А Гришка Сухих запустил обе руки в косматую свою голову и снова сел на чурбак. Спросил:
— Не обманывай, Устинов! Скажи честно, как было? Зачем нонче-то обманывать меня? Скажи: намеревался взять Зинаиду, потому и помешал тебе Григорий! Ну?! Хотя в энтом-то не откажи мне признании?!
— Так нет же! Не было у меня и в мыслях, о чем ты говоришь, Григорий! Не мешал я тебе никогда!
— Как же не мешал, когда в девках-то Зинка только и глядела на тебя одного? На одного!

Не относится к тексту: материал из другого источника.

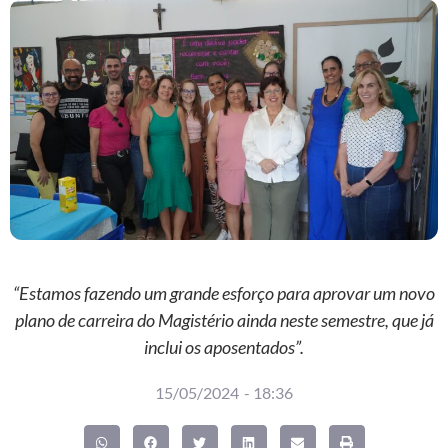
“Estamos fazendo um grande esforço para aprovar um novo
plano de carreira do Magistério ainda neste semestre, que já
inclui os aposentados”.
15/05/2024
-
18:36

— Не знаю. И не знал сроду. И пошла же она за Кирилла Панкратова, а я при чем?
— Боже ж ты мой! — застонал, закачался на чурбаке Гришка. — Пошто и как? Я-то, я-то отступился от Зинки пошто? Я тебя застеснялся, Никола, я тебя зачем-то всю свою жизнь ни убить, ни обидеть не мог! Не мог, и всё тут, хоть убей меня самого! Либо ты грамотный сызмальства был, с лесными таксаторами работал, с землемерами, а то ишшо почему, не знаю, но не мог!
— Она не пошла бы за тебя, Григорий! Ни в жизнь!
— Пошла бы! Живая либо мертвая — пошла бы! Она ножик вострый в сапоге под юбкой носила, когда девкой была, она тем ножом грозилась мне и грозилась, ежели што, им же по себе ударить! Я не боялся! Она не глядела на меня, тоже знаю, а я бы ее заставил — она бы и скрозь закрытые глаза увидела бы меня! Но одного я страшно боялся, что ты ей и она тебе мила! Вот как я боялся и единственно через то и не мог перешагнуть! А ты? Ты о Зинке не знал, как глядит она на тебя? Ты обо мне не знал, как я на ее гляжу? Ты и не судил бы меня никак?! И какой же я сам дурак, ежели тебя побоялся! И отступился! Изгонял от себя страх перед тобою, а не изогнал его! Меня вся Лебяжка судила бы — мне нипочем было, но ты, боялся я, ты судить меня будешь!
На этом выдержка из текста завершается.